In Germany, the euro zone’s benchmark bond issuer, 10-year bond yields were up 2 basis points at -0.193%.

They have risen 18 bps this month -- the biggest monthly jump since February.

French and Dutch 10-year bond yields have also risen about 18 bps each this month in their biggest monthly rises since April.

U.S. Treasury yields stabilized on Thursday, with the 10-year falling half a basis point to 1.53%, as investors looked for progress on budget talks in Washington and rebalanced portfolios at the end of September.

“Every move we have seen since last week has been led by changing monetary policy expectations,” said Althea Spinozzi, senior fixed income strategist, Saxo Bank.
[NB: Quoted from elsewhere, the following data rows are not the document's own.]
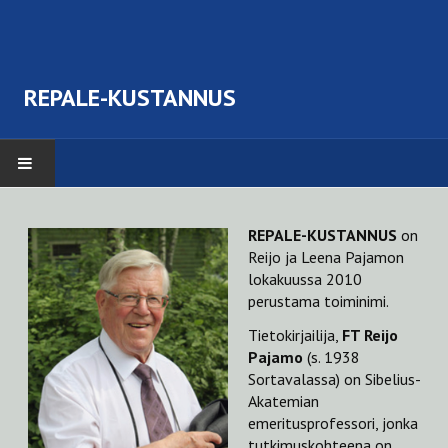
REPALE-KUSTANNUS
TERVETULOA
REPALE-KUSTANNUS
on
Reijo ja Leena Pajamon
TEOKSET
lokakuussa 2010
perustama toiminimi.
Erik August Hagfors (1827-1913). Suomenkielisen kuorolaulun isä.
Tietokirjailija,
FT Reijo
Musiikin juhlaa Wiipuris
Pajamo
(s. 1938
Sortavalassa) on Sibelius-
Koulun laulutunnilla
Akatemian
emeritusprofessori, jonka
Kodeille kohentajaksi itsellensäkin iloksi
tutkimuskohteena on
“It is becoming clearer that central banks will need to implement tighter monetary policies at a faster pace than markets had been pricing for before, especially in the U.S.”

Similar moves have been seen across major bond markets as investors brace for tighter monetary policy. British debt has been the big underperformer, with 10-year gilt yields up almost 40 bps in September.

Fresh signs that high inflation in the euro area could last longer than policymakers had anticipated kept the focus on inflation, preventing a recovery in debt markets for now.

French inflation hit a near 10-year high of 2.7% in September, official data showed, though slightly below forecast.

German consumer prices, harmonised to make them comparable with inflation data from other European Union countries, rose by 4.1% year-on-year compared with 3.4% in August.

That was the highest rate recorded since January 1997, when the EU-harmonised series began.

“Germany’s inflation acceleration continues and will put more pressure on the European Central Bank’s December debate on how to proceed with its asset purchases next year,” ING analysts said in a report.